■ Provided information:
-------------------------
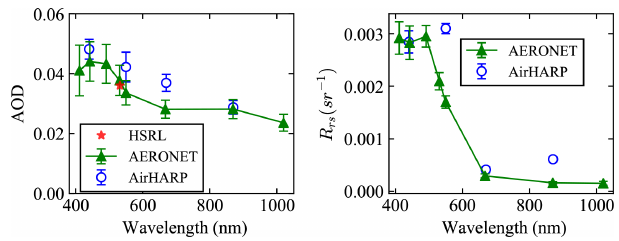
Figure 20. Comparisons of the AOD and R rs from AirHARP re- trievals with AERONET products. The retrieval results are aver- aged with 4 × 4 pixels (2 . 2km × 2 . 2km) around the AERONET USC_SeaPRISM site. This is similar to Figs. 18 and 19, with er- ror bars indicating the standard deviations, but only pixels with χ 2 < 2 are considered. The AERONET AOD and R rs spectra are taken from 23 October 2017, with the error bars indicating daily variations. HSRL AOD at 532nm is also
-------------------------
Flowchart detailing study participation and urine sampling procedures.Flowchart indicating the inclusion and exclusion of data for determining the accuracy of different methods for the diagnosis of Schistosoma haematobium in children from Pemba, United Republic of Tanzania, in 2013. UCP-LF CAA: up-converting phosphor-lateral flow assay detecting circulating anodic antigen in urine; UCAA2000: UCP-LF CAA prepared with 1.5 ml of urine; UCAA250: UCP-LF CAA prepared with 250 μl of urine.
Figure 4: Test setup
-------------------------
■ Task brief: For the string "indicating", go line by line through the material and copy every line that has it.

■ Exercise solution:
Figure 20. Comparisons of the AOD and R rs from AirHARP re- trievals with AERONET products. The retrieval results are aver- aged with 4 × 4 pixels (2 . 2km × 2 . 2km) around the AERONET USC_SeaPRISM site. This is similar to Figs. 18 and 19, with er- ror bars indicating the standard deviations, but only pixels with χ 2 < 2 are considered. The AERONET AOD and R rs spectra are taken from 23 October 2017, with the error bars indicating daily variations. HSRL AOD at 532nm is also
Flowchart detailing study participation and urine sampling procedures.Flowchart indicating the inclusion and exclusion of data for determining the accuracy of different methods for the diagnosis of Schistosoma haematobium in children from Pemba, United Republic of Tanzania, in 2013. UCP-LF CAA: up-converting phosphor-lateral flow assay detecting circulating anodic antigen in urine; UCAA2000: UCP-LF CAA prepared with 1.5 ml of urine; UCAA250: UCP-LF CAA prepared with 250 μl of urine.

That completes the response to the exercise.